Os fantasmas não envelhecem?

Uma lânguida satisfação tomou conta de Edinaldo quando soube que o primeiro namorado de sua mulher havia morrido, não sabia de quê, bastava que estivesse bem morto e enterrado, pois, quem sabe, assim ele deixaria de atormentar seus sonhos, quando aparecia com aquele sorrisinho odioso de superioridade, como se estivesse pensando: eu cheguei antes. 

Edinaldo acordava ansioso, suado e irritado e gastava um bom tempo do dia seguinte se convencendo de que sua mulher o amava, pois sempre fora uma esposa dedicada e carinhosa, tiveram quatro filhos, agora já crescidos, e rarissimamente o nome, Magno, do primeiro namorado surgira em conversas na sua casa. Depois daqueles pesadelos, Edinaldo se esforçava para melhorar seu humor, martirizado por ideias recorrentes e incoercíveis contaminadas pela dúvida sobre os pensamentos de sua mulher nas horas mais íntimas.

Quando tudo retornava ao normal, eis que surge novamente o Magno para azedar sua vida e o que mais incomodava Edinaldo é que nos sonhos o primeiro namorado continuava tão jovem e bonito quanto ele era na época das horas dançantes, que ambos frequentavam na pequena cidade, onde Magno despertava suspiros nas meninas e inveja nos rapazes de sua geração. Enquanto isso, o tempo passava inapelavelmente para Edinaldo, que cada vez mais se sentia envelhecido e impotente diante da juventude exuberante e aparentemente perene de Magno. Nos últimos anos, para maior desespero de Edinaldo, nos pesadelos o rival aparecia ao lado um de seus netos e exibia algumas semelhanças físicas entre eles, como se ele e seu neto fossem parentes.

Edinaldo chegara a comentar seu sofrimento com um amigo que tinha uns estudos em psicologia e outras ciências e ouviu dele que o que sentia era ciúme, um sentimento natural, parte constituinte do ser humano, pois está presente nas mais primitivas sociedades. Um instinto extremamente forte, como em todas as espécies animais em que os machos precisam disputar entre si as fêmeas, que gera desconfiança permanente entre os homens e um código rigoroso de comportamento restritivo imposto a todos com violência, especialmente às mulheres, na tentativa dos maridos evitarem que elas tenham filhos de outros homens. Edinaldo também ouviu do amigo estudioso que Freud estava enganado, pois não desejamos apenas nossa mãe, queremos, sim, todas as mulheres do mundo só para nós e achamos que os outros homens pensam a mesma coisa, então vamos para a guerra.

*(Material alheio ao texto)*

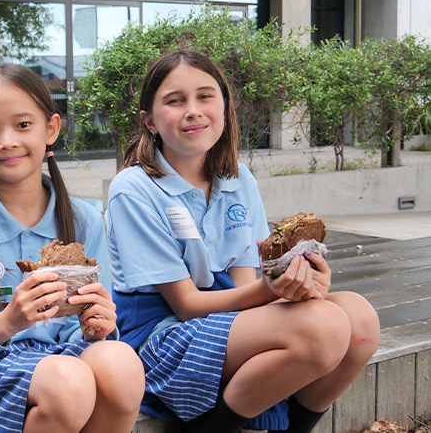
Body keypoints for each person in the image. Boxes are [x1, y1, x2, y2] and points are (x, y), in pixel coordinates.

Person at [106, 49, 380, 433]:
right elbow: (186, 305)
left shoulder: (238, 178)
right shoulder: (133, 189)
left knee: (357, 316)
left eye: (205, 96)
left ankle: (292, 428)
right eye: (175, 100)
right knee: (324, 327)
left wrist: (302, 285)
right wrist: (272, 294)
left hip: (223, 317)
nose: (193, 110)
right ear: (149, 121)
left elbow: (245, 287)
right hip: (158, 336)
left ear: (224, 107)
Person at [0, 64, 144, 433]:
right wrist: (8, 321)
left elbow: (90, 331)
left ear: (51, 129)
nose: (7, 141)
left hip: (61, 362)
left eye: (23, 125)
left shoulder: (85, 219)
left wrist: (97, 326)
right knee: (67, 381)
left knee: (121, 363)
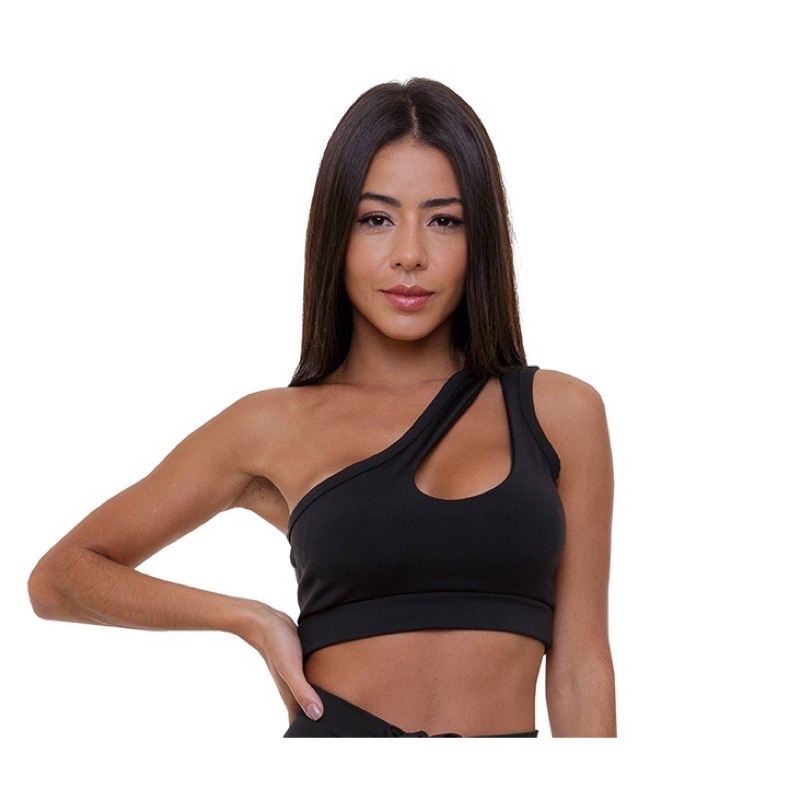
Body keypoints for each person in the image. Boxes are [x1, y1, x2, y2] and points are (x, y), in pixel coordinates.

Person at [28, 78, 616, 737]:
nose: (410, 255)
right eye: (376, 219)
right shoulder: (272, 425)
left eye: (444, 220)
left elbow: (581, 664)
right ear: (336, 233)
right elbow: (61, 577)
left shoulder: (561, 412)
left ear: (481, 239)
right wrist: (249, 619)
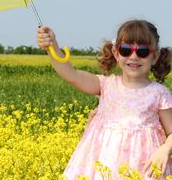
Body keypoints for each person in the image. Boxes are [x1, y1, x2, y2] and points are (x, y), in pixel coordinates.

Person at [37, 19, 172, 179]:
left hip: (143, 168)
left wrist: (165, 150)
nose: (134, 56)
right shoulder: (105, 85)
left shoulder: (159, 94)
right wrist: (52, 47)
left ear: (155, 57)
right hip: (102, 165)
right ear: (116, 53)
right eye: (126, 50)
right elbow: (71, 75)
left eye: (142, 51)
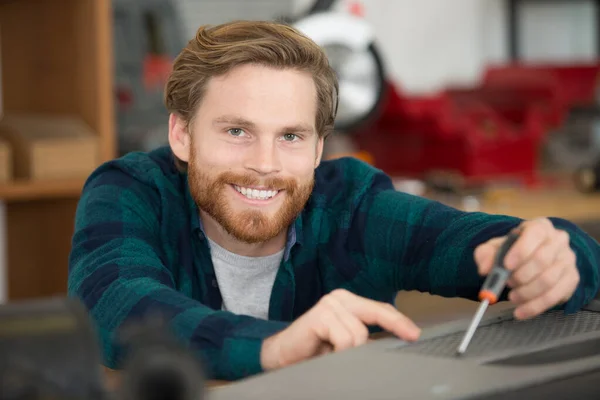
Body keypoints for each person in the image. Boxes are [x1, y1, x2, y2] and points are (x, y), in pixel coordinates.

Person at [68, 19, 600, 381]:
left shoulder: (352, 204)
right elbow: (112, 303)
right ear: (181, 134)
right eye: (236, 131)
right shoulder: (130, 190)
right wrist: (274, 348)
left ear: (320, 146)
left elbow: (478, 243)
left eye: (292, 137)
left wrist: (560, 253)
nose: (266, 163)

As explicações do amigo em nada ajudaram e os sonhos continuaram a trazer o primeiro namorado cada vez mais para o cotidiano de Edinaldo, como se o jovem Magno se apropriasse aos poucos de todos os aspectos de sua vida, misturando-se com o próprio Edinaldo. Desde a simples parecença com seu neto às coisas mais recônditas na alma de Edinaldo a sombra de Magno avançava diabolicamente. Houve vezes em que ele se via na pele de Magno transando com sua própria mulher, acariciando-a de formas que ele mesmo não teria coragem de fazer, e ouvindo perplexo ela gemer o nome do jovem amante em espasmos de prazer. Acordava em pânico, via a mulher dormindo serenamente ao seu lado e sentia aumentar o seu ódio pelo ex-namorado da esposa.

Assim, quando soube de sua morte, Edinaldo deixou-se levar pela imaginação, torcendo para que o inferno de fato existisse e Magno estivesse lá, eternamente condenado às piores torturas que se repetirão até o final dos tempos, tendo que todos os dias sentir o seu rosto envelhecendo e se decompondo até os ossos, ver seu pau murchar e virar uma tripa inútil, assistir sua mulher transando na sua frente e gozando despudoradamente na sua cara com todos os diabos imagináveis e descobrir horrorizado que todos os filhos e netos que você criou são filhos do demônio e que você, Magno, não passa de um merda, medroso, covarde e inútil.

Edinaldo decidiu não comentar com sua esposa a morte de Magno e passou um dia excepcionalmente bem-humorado. À noite, sonhou que ele também morrera e depois de passar por umas nuvens sombrias, onde índios se espancavam com porretes por causa de ciúmes de suas mulheres, Edinaldo encontrou seu rival Magno à porta do inferno com aquele sorrisinho: eu cheguei antes.